I need to reread Walden desu, maybe now that I'm older and wiser I won't feel like Thoreau is just being a pretentious larper

>> No.15549534

Does anyone have a chart for regular ecology?
If I want to get in to deep ecology or ecophilosophy, I would need to know about regular ecology first, right?

>> No.15549777

>>15548897
Chad Haag is a chad.

>> No.15550041

>>15549341

"Practical ecology"? I assume you mean using our understanding of ecology to achieve ends beyond that understanding, or, excuse my harshness, you mean nothing. From that, "the idea of ecology as a method of developing a new social ontology" is, depending on how ecological that actually is, clearly more deserving of the category 'practical ecology' along with common applied ecology like restoration and conservation. And not the science of eco-logy, the science of life at HOME, a purely useless science in practice that only seeks to understand the reality of our living home. Bringing ecology into philosophy is of upmost importance, not in order to 'build a new social ontology', but because philosophy demands it. Anything less would be philosophical incompetence. Anything more ''building a new social ontology'', or etc. would not be philosophy at all, but sophistry, even if it's claimed to be a political philosophy(which is, or should be, just as useless as the rest of philosophy). And if it's humble enough not to go by philosophy, it is still a frivolous waste of time for any scientific person, which isn't a bad thing to be, but not very practical, so I avoid it.
I wish I could get into this, I'd like to talk about how science and ecological theories, social or otherwise. cannot be divorced. I have more to say, but I'm cooled off now and I gotta get outside. I point to 'the architecture of theories' from Peirce(which in itself has an unrealized metaphysical ecological character beyond what I am pointing to) to explain why. Peirce really helped me understand that more among scientists deserve to be called philosophers than you can find in the people who call themselves 'philosopher'. Most of philosophy seems frivolous after Peirce. I like you, and don't mean to disparage you, but I can't help but be rude. I want to accomplish the same practical things you do, it's just that we will never find our way home if we don't know where home is.
It's a cup of glee for a gallon of grief in ecology. More than worth it.

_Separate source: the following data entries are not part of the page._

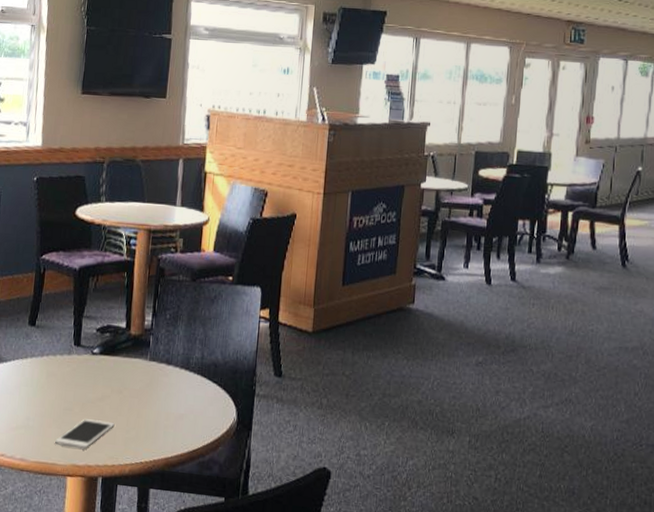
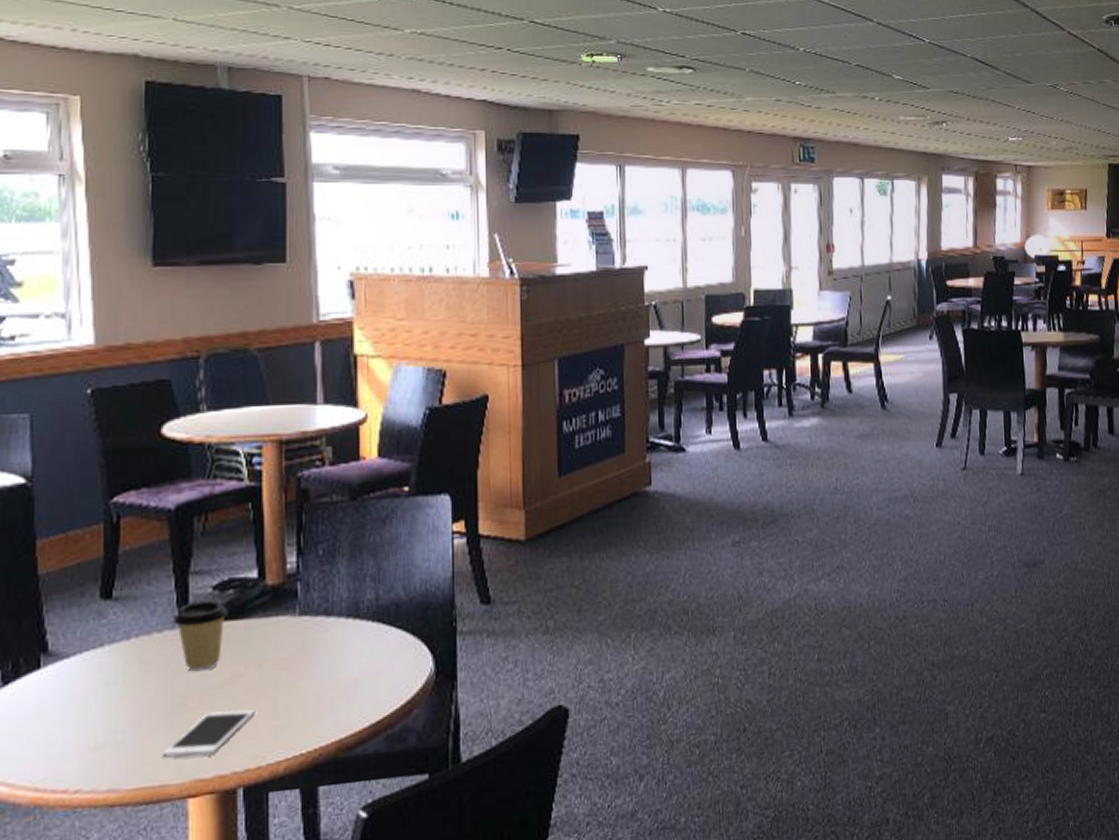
coffee cup: none [70,337,105,389] -> present [173,600,228,672]

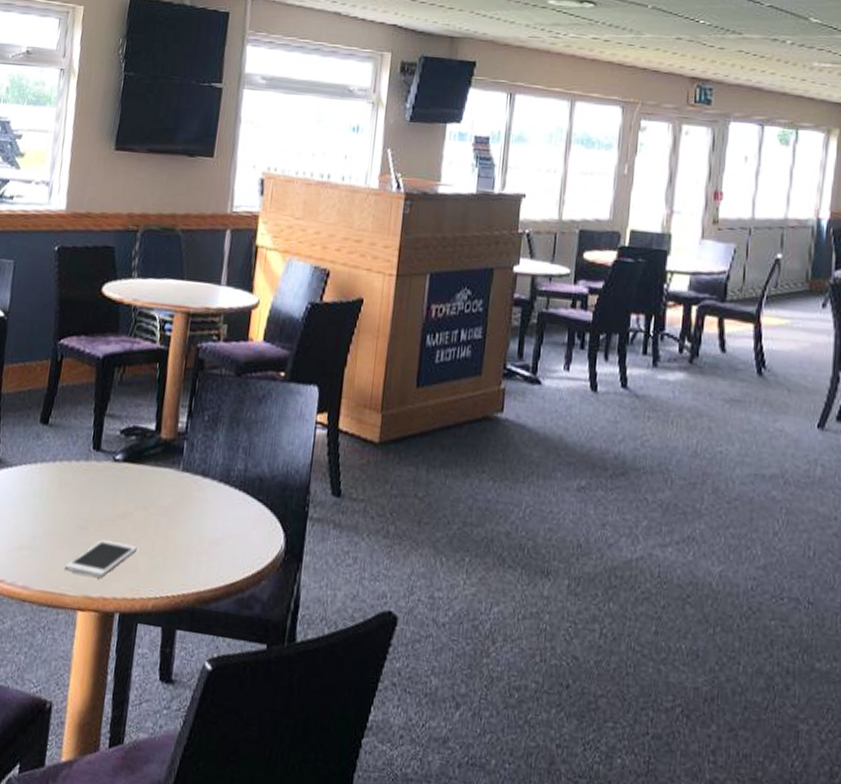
coffee cup: present [173,600,228,672] -> none [87,440,129,503]

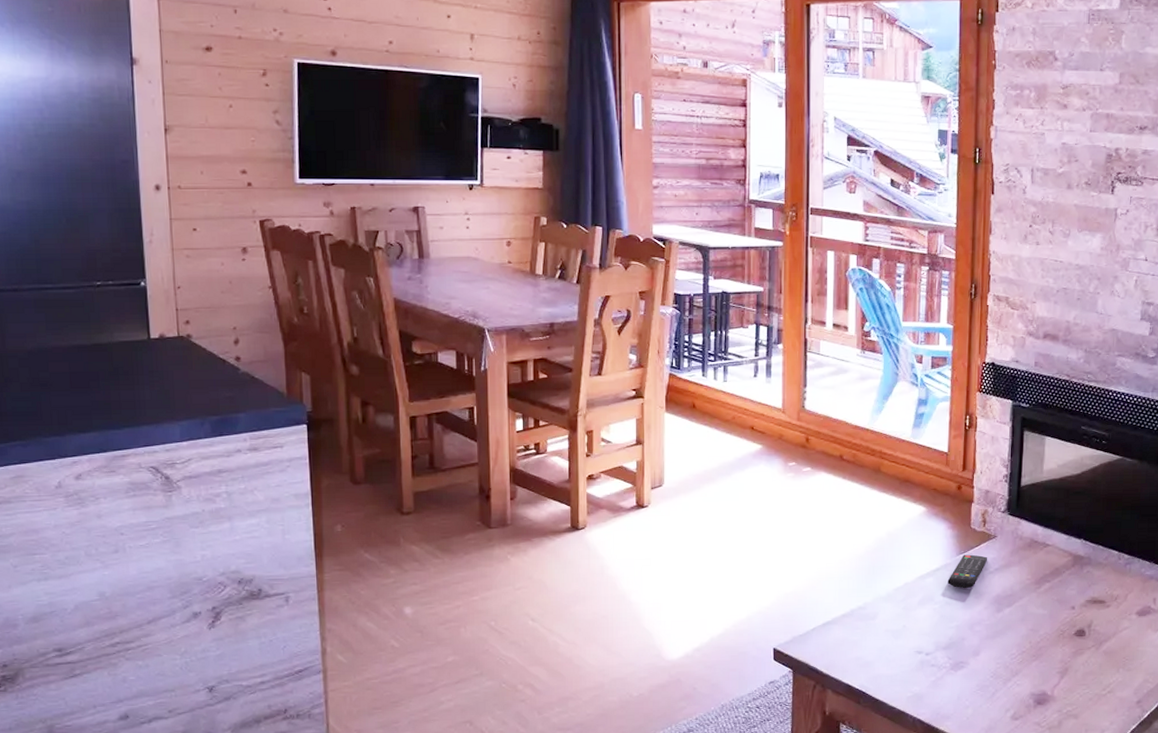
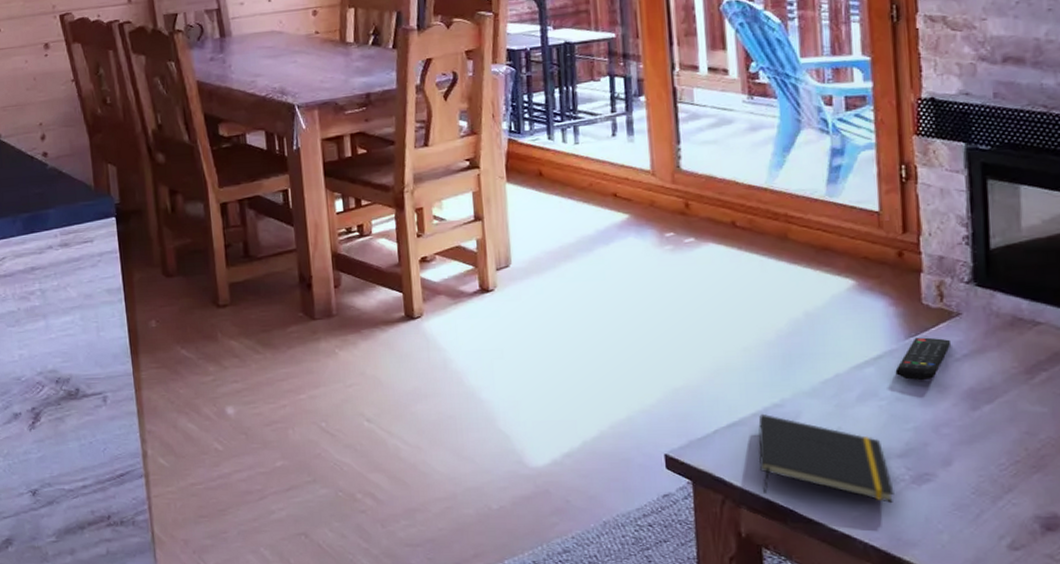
notepad: none [843,614,938,685] -> present [758,413,894,503]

https://arisbe.sitehost.iu.edu/menu/library/bycsp/arch/arch.htm

>> No.15551113

Can someone rec some deep ecology groups to join for actual activism?

>> No.15551235

>>15551113
Read Chad Haag books.

>> No.15551946

>>15546583
I've only read walden, but I just ordered muir and session's books because of this chart. Thanks for the readings!

>> No.15551946,1 [INTERNAL] 

Environmental problems are our punishment for carelessness and selfishness.